平成低头一笑。于是去皇兄寝殿内侍疾两日,软磨硬泡的让皇帝将这件事允了下来,给了冯小绵昭仪的位分。

此事落定后,清少心里心里放松了些,没想到整个人却晕倒在回尚仪局的路上。王可成听闻后,撂下手中的活跑到尚仪局,到了清少的房间却迟迟不肯进去。

王可成心想着,听听太医说些什么,要是无大碍那自己也就能放心了。若是就这么进去,她一看自己这么在乎她,肯定又要骑在自己脖子上,说不定、说不定她是装病就想骗自己来呢?后宫这种把戏可真是太多了。

“李司籍”,太医皱眉捋着胡子道:“你可是喝过绝子的汤药?这胞宫受损亦是会牵动全身,所以我这儿给你开个方子,一定要好好调理,虽然......”虽然以后仍是无法怀孕,但太医一想到王可成是宦官,便不再继续说下去了。

王可成这段日子并不容易,经历权力架空、侍疾之辛苦、还有与清少的不愉快后,王可成情绪一直有些不稳定。而现在一听清少是喝过绝子汤药的,顿时就像一个普通的丈夫,听到了爱妻不愿为自己生儿育女一般,于是怒气冲冲破门而入。

“到底怎么回事?”

在场的人见王可成进来都吓了一跳。而王可成也不顾什么面子不面子了,撞开了侍候的宫女和太医走到清少的床前,坐下后双手摇着清少的肩膀质问到:“你乐意跟着我,是不是就是因为我是个阉人?”

王可成眼睛有些红,她说过自己不喜欢孩子的,所以是不是早就喝了汤药?那她并不是真心爱自己的,只是因为......然后补充道:“你是不是觉得和我在一起不用有孩子,不孕也不会被人察觉,所以才这般心甘情愿?你告诉我啊,你快告诉我”。

“妈的智障”,清少忍无可忍叫着字骂了一句,然后皱着眉用嫌弃的眼神瞪了王可成一下。
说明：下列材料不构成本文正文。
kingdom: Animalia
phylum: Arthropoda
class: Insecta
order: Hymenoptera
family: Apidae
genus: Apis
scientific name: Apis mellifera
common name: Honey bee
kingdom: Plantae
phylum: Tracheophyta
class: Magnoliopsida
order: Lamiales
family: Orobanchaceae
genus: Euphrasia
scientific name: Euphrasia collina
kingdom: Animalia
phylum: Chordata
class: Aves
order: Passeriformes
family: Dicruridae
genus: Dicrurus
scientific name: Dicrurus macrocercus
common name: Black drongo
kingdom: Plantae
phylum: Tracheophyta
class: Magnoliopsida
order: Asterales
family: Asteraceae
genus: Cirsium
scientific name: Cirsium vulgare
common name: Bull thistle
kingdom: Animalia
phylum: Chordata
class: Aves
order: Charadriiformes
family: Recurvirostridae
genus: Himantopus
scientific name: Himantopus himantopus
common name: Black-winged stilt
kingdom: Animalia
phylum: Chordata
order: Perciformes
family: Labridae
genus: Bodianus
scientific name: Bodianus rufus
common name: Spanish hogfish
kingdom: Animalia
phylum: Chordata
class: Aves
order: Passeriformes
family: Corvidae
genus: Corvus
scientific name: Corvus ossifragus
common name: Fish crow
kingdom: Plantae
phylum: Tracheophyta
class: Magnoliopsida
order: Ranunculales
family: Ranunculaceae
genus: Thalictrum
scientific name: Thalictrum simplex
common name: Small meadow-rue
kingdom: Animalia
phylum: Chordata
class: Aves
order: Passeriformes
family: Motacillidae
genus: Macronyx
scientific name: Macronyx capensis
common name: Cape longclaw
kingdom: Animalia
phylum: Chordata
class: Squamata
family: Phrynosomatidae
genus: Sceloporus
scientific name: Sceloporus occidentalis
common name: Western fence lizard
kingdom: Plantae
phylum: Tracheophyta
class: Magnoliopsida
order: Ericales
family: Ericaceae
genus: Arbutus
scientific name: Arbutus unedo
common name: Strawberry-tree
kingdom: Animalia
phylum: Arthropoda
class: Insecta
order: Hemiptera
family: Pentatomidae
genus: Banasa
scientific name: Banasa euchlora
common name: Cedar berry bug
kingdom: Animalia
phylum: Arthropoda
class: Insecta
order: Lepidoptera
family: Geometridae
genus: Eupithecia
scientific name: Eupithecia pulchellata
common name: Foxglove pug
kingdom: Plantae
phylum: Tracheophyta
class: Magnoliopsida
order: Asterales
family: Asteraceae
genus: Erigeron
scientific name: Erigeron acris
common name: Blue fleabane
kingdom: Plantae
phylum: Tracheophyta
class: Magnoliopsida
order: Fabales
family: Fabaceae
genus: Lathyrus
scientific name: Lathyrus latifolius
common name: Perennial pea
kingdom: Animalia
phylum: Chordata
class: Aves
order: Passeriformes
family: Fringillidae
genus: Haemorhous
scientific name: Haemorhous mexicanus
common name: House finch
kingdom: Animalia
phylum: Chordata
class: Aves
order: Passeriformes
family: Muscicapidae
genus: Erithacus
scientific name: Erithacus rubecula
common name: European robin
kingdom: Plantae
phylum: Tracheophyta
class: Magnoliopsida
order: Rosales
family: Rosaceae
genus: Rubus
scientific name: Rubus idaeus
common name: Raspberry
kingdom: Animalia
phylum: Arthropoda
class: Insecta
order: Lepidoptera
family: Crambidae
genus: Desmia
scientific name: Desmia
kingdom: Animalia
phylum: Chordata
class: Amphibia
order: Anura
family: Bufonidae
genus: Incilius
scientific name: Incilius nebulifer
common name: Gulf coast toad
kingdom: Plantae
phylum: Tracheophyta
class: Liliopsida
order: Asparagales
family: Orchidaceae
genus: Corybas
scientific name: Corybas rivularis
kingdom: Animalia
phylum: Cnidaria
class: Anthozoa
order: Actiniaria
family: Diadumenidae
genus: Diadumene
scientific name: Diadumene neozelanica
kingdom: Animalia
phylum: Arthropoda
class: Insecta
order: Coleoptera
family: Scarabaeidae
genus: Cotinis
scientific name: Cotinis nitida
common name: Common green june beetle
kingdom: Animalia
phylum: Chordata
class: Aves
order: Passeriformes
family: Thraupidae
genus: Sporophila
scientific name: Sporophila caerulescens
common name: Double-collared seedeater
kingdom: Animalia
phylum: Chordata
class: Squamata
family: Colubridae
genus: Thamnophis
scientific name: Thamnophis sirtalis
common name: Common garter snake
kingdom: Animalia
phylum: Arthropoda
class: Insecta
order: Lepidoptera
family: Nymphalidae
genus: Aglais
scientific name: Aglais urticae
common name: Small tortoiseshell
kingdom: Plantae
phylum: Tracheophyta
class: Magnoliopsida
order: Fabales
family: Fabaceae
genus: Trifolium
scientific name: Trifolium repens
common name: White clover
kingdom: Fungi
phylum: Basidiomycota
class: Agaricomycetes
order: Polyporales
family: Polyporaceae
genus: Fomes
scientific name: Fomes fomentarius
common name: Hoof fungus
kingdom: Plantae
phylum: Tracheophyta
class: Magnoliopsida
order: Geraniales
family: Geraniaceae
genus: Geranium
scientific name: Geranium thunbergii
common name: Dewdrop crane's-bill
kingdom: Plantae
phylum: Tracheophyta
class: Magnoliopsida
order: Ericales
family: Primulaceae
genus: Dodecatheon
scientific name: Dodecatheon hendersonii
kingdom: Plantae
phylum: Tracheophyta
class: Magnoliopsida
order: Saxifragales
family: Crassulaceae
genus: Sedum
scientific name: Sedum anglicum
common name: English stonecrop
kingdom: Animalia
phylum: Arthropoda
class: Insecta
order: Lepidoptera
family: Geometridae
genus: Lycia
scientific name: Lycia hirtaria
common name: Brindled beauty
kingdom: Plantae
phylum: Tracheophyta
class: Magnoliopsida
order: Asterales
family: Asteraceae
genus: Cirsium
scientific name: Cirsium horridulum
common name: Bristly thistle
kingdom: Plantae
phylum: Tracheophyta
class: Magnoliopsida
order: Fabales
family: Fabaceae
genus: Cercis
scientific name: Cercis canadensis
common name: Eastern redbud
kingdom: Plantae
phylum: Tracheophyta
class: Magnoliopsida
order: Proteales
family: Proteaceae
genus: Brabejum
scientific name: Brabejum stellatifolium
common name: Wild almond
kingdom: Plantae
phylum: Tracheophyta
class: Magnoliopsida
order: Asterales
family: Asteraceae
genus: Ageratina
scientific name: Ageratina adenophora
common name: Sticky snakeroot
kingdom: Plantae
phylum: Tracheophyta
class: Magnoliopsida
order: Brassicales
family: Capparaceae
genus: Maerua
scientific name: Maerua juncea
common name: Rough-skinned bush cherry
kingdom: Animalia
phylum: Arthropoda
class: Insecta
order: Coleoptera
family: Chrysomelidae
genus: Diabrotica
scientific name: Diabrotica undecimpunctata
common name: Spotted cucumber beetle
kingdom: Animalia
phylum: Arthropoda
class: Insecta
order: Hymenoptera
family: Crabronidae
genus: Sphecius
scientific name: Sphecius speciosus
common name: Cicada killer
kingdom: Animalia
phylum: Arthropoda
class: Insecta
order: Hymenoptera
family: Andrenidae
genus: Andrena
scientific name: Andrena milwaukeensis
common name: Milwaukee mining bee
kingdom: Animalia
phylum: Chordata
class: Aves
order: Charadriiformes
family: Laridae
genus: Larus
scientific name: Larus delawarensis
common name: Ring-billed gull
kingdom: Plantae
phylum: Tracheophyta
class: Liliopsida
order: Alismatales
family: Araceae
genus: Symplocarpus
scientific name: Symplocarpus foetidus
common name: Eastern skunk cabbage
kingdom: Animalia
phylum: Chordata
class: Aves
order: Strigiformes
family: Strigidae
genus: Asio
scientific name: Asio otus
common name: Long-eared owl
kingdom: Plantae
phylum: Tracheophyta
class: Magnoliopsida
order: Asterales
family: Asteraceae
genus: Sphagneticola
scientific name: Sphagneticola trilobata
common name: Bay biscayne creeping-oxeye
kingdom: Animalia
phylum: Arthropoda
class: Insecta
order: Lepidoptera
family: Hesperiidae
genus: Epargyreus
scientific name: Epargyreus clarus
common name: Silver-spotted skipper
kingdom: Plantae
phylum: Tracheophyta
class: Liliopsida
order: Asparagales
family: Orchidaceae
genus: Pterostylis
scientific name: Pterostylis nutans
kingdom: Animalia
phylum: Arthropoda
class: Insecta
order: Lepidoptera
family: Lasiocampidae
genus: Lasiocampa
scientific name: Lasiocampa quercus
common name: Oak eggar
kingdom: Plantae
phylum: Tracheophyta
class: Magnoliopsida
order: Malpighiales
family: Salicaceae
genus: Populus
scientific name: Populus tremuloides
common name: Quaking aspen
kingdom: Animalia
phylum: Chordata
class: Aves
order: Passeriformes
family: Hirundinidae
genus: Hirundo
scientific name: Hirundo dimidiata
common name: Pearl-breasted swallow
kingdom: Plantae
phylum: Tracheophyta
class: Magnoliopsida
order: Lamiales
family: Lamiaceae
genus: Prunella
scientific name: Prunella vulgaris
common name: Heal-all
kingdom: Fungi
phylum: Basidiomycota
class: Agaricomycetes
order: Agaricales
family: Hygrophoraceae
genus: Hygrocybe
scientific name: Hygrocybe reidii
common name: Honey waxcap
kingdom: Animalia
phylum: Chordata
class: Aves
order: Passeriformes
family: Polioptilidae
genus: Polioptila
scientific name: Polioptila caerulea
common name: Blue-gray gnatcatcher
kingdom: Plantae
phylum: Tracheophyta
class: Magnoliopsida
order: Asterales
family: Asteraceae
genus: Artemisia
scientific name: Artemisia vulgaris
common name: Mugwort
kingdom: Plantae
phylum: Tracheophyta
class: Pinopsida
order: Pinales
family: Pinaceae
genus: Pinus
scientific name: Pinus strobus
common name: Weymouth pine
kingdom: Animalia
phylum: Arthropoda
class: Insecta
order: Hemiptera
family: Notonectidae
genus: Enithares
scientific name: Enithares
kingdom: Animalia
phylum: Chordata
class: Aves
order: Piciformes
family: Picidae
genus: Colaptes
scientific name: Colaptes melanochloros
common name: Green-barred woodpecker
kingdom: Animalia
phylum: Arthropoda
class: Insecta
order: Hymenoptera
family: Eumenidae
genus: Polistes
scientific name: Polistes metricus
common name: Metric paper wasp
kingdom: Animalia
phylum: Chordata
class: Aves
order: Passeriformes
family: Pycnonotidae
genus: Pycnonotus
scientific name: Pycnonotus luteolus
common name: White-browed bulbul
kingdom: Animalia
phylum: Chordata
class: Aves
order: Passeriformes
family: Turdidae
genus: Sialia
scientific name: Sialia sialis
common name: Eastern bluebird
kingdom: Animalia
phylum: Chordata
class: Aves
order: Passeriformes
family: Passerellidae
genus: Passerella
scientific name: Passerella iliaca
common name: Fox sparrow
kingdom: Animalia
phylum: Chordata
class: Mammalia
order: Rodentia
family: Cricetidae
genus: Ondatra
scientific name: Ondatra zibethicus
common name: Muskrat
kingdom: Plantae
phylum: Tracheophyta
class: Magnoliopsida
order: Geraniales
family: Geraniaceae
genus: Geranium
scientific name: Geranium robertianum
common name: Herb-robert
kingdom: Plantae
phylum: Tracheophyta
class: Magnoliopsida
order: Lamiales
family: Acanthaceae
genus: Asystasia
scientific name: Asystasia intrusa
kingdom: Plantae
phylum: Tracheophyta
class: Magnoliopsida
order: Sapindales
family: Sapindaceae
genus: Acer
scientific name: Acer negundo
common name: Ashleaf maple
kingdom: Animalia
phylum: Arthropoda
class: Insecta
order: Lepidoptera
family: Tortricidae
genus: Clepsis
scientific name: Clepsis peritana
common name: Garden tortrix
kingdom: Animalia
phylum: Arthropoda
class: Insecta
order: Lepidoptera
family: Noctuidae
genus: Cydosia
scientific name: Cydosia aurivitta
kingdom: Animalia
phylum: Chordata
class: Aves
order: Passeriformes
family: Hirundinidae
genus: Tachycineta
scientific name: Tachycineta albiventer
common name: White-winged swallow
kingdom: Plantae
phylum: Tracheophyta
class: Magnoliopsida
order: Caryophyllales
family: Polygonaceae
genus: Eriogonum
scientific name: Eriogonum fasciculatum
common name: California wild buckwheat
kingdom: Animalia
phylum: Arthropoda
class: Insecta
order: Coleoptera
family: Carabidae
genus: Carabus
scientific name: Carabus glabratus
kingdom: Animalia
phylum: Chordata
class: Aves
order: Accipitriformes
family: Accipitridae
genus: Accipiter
他平时不是挺聪明的么,现在脑子呢?

“你!”王可成没听明白,却也知道不是什么好词,她可越来越过分了,竟然都敢骂自己了。王可成深呼吸几口努力让自己平静下来,可实际上还是没有足够的理智。“清少,你不要再闹脾气了,看在你与我曾共患难的份上,我也不再去追究了,等忙完这段时间我便帮你请辞,老老实实在家待着,我也会照旧疼你”。

“你放心,我以后不会再同你闹脾气,你也不必再疼我”,说着说着清少闭眼就流下泪来。清少知道王可成最近辗转周旋于前朝后宫压力大了些,可谁又能落得轻松自在呢。

清少突然觉得有些累,虽说这件事原本是自己没说清楚,但如今清少也懒得再说什么了。

“你走吧”,清少有些虚弱,却仍是压了压声音显得多了些底气。

“你”,王可成还是见不得清少流泪,稍微软了些姿态道:“你可好好想清楚”。